Hope is a silent revolution for the oppressed, as Yoko Ogawa’s newly translated “The Memory Police” reveals. In the novel, originally published in 1994, Ogawa lays open a hushed defiance against a totalitarian regime by training her prodigious talent on magnifying the efforts of those who persistently but quietly rebel.

The Memory Police, by Yoko Ogawa, Translated by Stephen Snyder.
288 pages
PANTHEON, Fiction.

The book finds our unnamed narrator, a novelist on an unnamed island, dispassionately recording the gradual loss of objects and the memories associated with them. Disappeared items include the mundane, like calendars or candies; the precious, like emeralds or books; and the living, like roses or birds.

Within this diminishing world, a sinister state-sanctioned force, the Memory Police, hunts for the few individuals who cannot forget the missing objects. One was the narrator’s mother, who died in mysterious circumstances after being taken away by the government several years before the story begins.

Juxtaposed between the narrator’s record of her daily life is the manuscript of her current novel about a singer who has lost her voice, trapped in a disquieting relationship with her typing teacher. When the narrator realizes her editor is also one who cannot forget, she sets out to hide him with the help of a trusted neighbor, the Old Man. Their stealthy efforts and steady friendship ultimately reflect humanity’s enduring compassion and capacity to survive.

“I feel that’s what novels are supposed to do. They are supposed to make small voices heard,” Ogawa says. “The little things of everyday life are present in all novels — things that everyone feels, but don’t put into words. I hope that the inner voices of the characters will quietly spread with each person who reads the book.”

Ogawa refers to the original Japanese title, “Hisoyaka na Kessho,” a metaphor for something precious that forms in the dark recesses of suppression, roughly translated to “secret crystallizations.” It’s an idea that has fascinated Ogawa ever since she read a classic of literature.

“‘The Diary of a Young Girl’ is what made me start writing,” says Ogawa, “‘The Memory Police’ was a way of returning to my starting point. Even though Anne Frank was confined in a small space, she became free when she was writing her diary.

“Looking back at what I’ve written so far, I realize that I’ve always written stories about people who are trapped in some way,” Ogawa says. “Although confined in a small space, they develop their own unique perspective of their own world. This novel depicts a hopeless situation, but it also shows that no matter how hard the state tries to control people and rob them of their rights, there is always something that each person holds that belongs only to them that the state can never take away — something hidden deep within.”

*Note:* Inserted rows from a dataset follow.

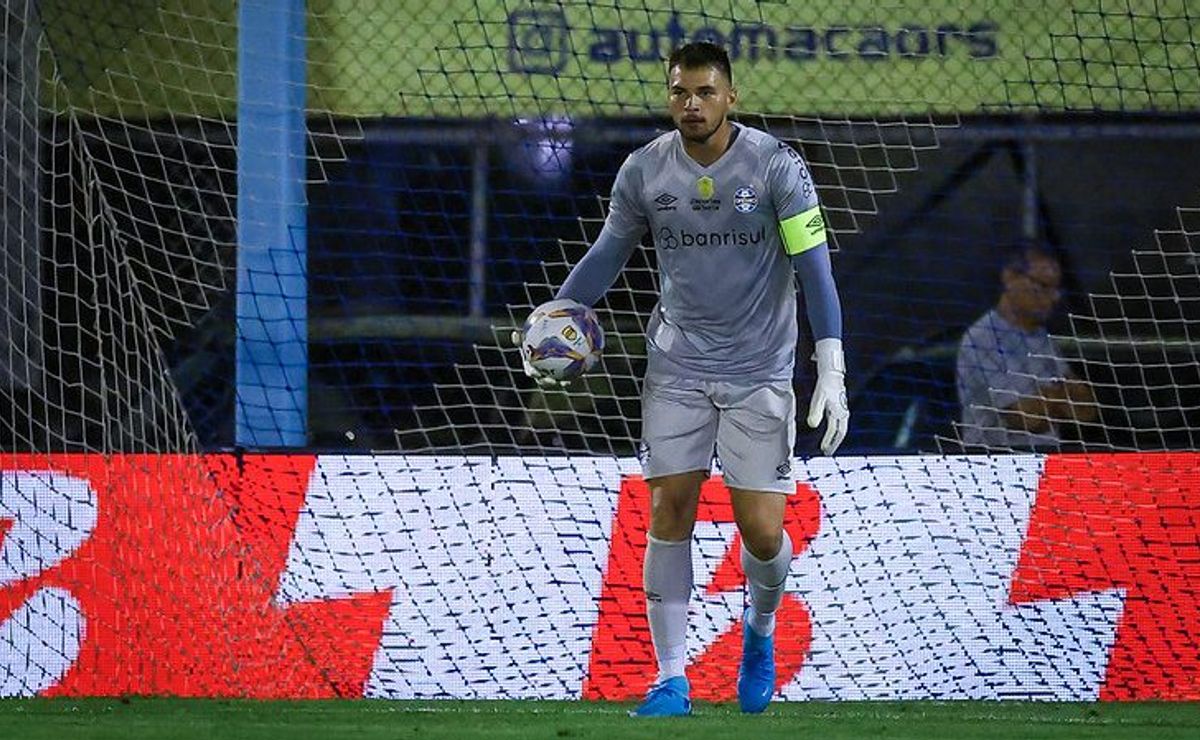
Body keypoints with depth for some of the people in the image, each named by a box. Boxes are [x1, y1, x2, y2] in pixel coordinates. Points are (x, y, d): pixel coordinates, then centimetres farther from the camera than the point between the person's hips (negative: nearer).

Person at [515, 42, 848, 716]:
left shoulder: (777, 166, -11)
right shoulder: (644, 170, -1)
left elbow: (814, 267, -12)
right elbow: (608, 254, 12)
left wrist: (832, 370, -19)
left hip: (759, 373, -2)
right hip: (677, 366, 3)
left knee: (762, 532, -6)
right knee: (670, 512, -5)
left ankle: (761, 630, 27)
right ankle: (672, 679, 1)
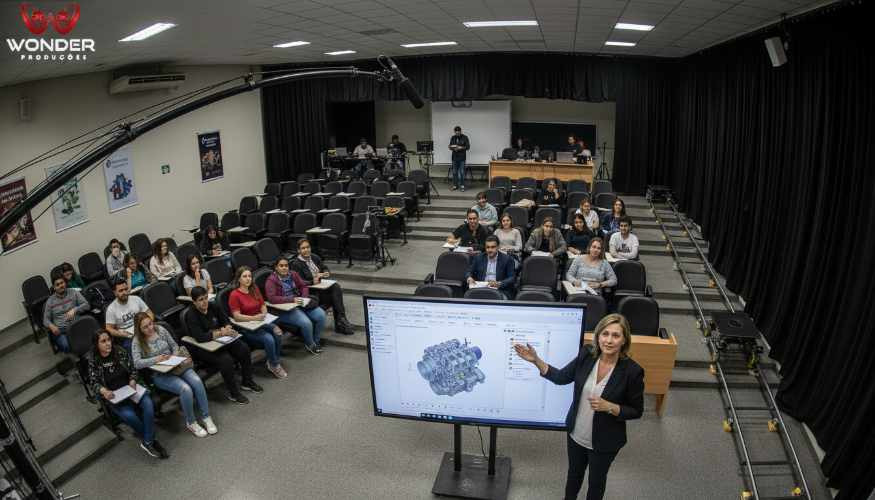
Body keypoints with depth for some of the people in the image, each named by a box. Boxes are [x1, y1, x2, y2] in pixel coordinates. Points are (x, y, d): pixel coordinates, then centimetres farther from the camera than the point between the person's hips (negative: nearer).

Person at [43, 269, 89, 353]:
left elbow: (87, 305, 1)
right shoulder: (50, 300, 12)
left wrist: (74, 310, -18)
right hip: (60, 331, 1)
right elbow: (46, 319, 12)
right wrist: (51, 326, -12)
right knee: (66, 346, -31)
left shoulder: (73, 293, 10)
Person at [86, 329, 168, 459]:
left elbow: (133, 369, 10)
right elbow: (94, 382, -5)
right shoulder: (92, 361, -4)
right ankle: (151, 439, -8)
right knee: (129, 415, -31)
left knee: (148, 404, -28)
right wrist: (104, 391, -25)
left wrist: (132, 381, -9)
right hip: (112, 396, -3)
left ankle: (148, 442, -18)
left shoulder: (120, 352, 3)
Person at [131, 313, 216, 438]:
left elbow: (174, 345, 13)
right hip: (159, 374, -4)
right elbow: (137, 363, -15)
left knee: (197, 381, -24)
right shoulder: (138, 341, -5)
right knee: (185, 389, -29)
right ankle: (191, 423, -7)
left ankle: (206, 417, -11)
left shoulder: (160, 329, 5)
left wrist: (175, 356, -6)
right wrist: (156, 359, -23)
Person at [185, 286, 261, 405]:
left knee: (244, 348, -10)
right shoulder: (191, 315, -19)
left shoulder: (212, 306, 1)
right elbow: (200, 337, -30)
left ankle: (247, 382, 9)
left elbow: (226, 320, 9)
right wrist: (221, 333, -34)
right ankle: (232, 392, -11)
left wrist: (227, 328, -14)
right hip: (202, 348, -7)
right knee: (226, 359, -29)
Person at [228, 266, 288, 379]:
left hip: (260, 322, 6)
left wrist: (264, 314, -3)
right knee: (268, 339, -29)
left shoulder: (255, 289, 11)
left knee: (278, 333, -24)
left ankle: (273, 362, -5)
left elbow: (263, 305, 18)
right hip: (246, 328, -6)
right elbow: (237, 316, -14)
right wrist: (254, 318, -25)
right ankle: (274, 366, -5)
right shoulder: (234, 295, -9)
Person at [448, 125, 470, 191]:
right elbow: (450, 146, 11)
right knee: (454, 172, 5)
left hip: (462, 157, -3)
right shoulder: (452, 138, 8)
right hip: (454, 157, 3)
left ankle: (462, 186, 2)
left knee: (462, 172, -4)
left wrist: (461, 147, -18)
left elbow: (468, 146, -3)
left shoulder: (465, 137, -2)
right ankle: (455, 185, 12)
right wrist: (453, 148, -11)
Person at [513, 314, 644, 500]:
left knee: (596, 480, 23)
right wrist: (536, 360, -14)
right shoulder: (587, 354, -15)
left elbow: (636, 411, -12)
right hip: (576, 434, 3)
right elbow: (561, 377, -3)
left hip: (604, 442, -3)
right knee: (574, 473, 27)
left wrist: (609, 407, -28)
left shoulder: (632, 371, -24)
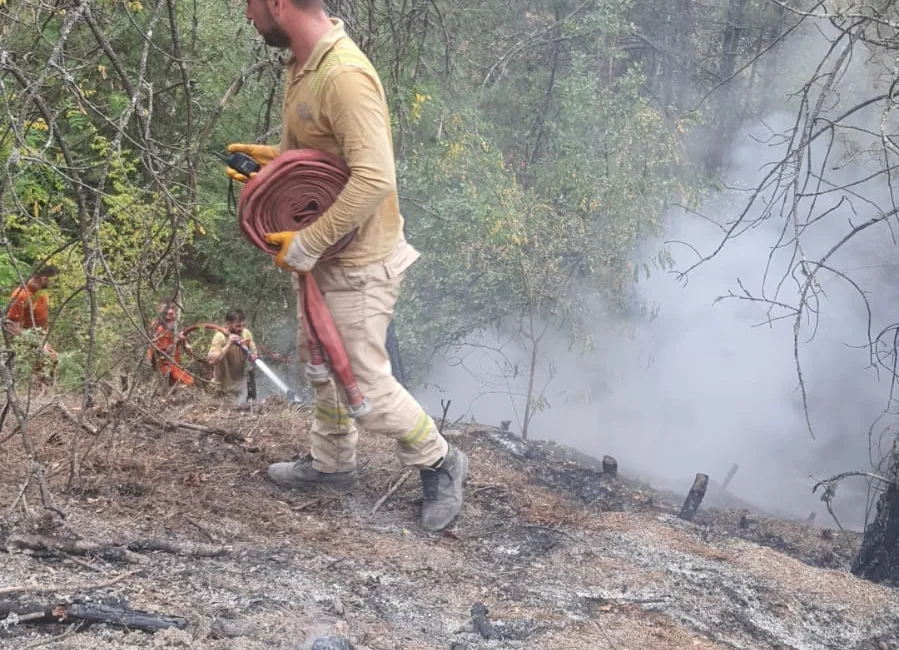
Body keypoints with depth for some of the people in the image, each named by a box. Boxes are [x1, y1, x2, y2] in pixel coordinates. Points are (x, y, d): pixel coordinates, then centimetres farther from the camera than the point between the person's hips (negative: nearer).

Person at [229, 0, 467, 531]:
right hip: (322, 252, 10)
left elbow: (374, 179, -35)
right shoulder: (302, 63, 2)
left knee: (366, 386, 0)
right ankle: (332, 463, 43)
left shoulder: (345, 76, -29)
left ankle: (440, 464, 22)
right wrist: (275, 157, 2)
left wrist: (305, 246, -30)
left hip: (357, 262, -10)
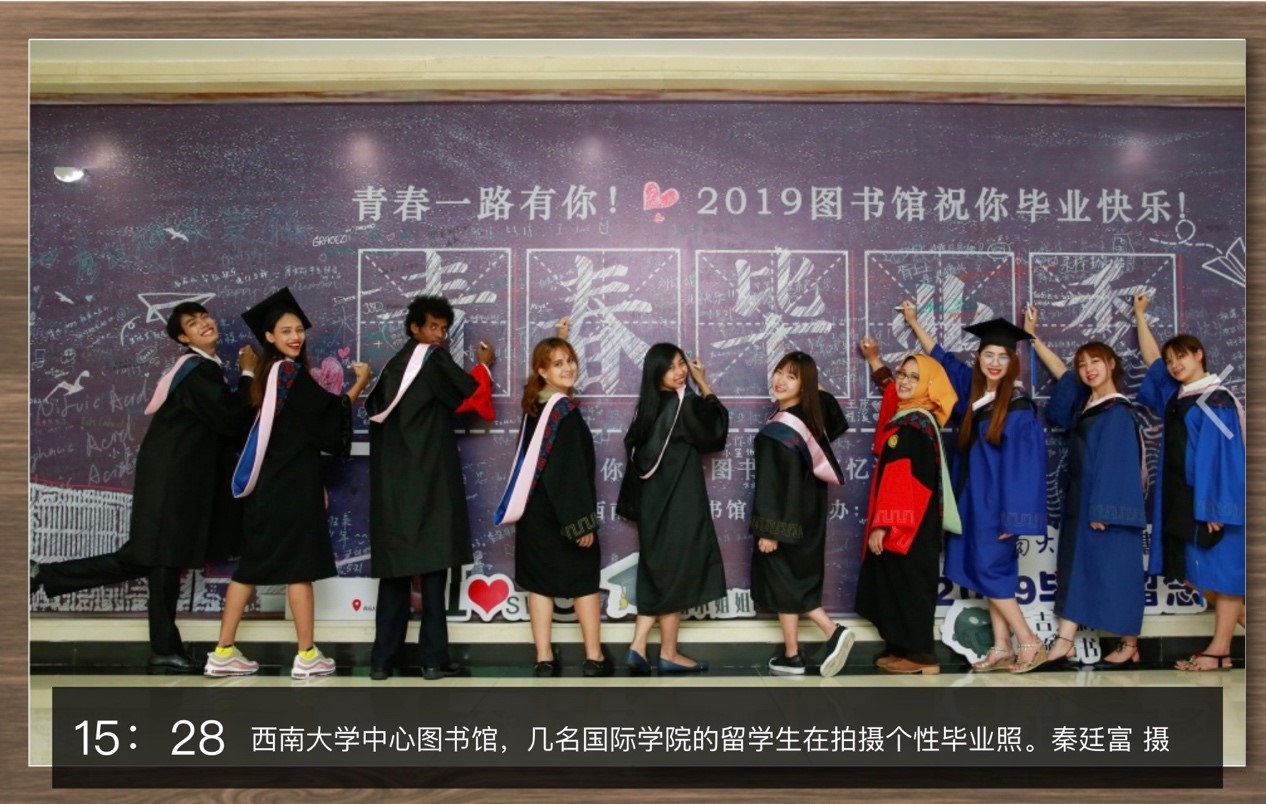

Ogawa chose to populate the novel with artists to amplify this creative force within: The writer’s mother was a sculptor, and she writes about a musician. It’s a deliberate contrast to the wall of authoritarian control.

“In our society, people who create things, like artists, are not in a position to make strong social statements,” she says. “They express themselves through their art and live on the fringes of society. They’re not useful. The things that would be the first to go, if people were to pick things to get rid of, would be things that aren’t considered useful — like novels.

“Japanese education is already moving in that direction. If we think this way, then it’s hard to say why literature itself is useful, but to tell the truth, people are generally happiest doing things that aren’t considered useful. I portrayed these characters as artists because it was the sharpest contrast I could think of to the Memory Police.”

Although it took nearly 25 years for the book to be published in English, Ogawa says wryly that “sadness never grows old.” Stephen Snyder, a master craftsman of the macabre who has translated Ryu Murakami and Kanae Minato in addition to other works by Ogawa, renders mesmerizingly direct prose that perfectly mirrors the mundane horror of an oppressed existence where even memory is controlled: “Silence fell around us all, as through we were steeling ourselves for the next disappearance, which would no doubt come — perhaps even tomorrow. So it was that evening came to the island.”

“I’ve gotten to know Snyder quite well though this project and I feel very good about having him do it,” Ogawa says. “The relationship between the writer and the translator is rather unique and we tend to communicate with eye contact since we don’t speak the same language, but we have the novel in common. I’m happy to have found him.”

Typical in Ogawa’s universe, the novel disdains any pat resolution, as her intricate web of surreal tyranny tightens around her trapped characters. Yet she does leave us with hope and the inner voices creatively triumph.

The ending implies that this isn’t the end, but a beginning,” Ogawa says.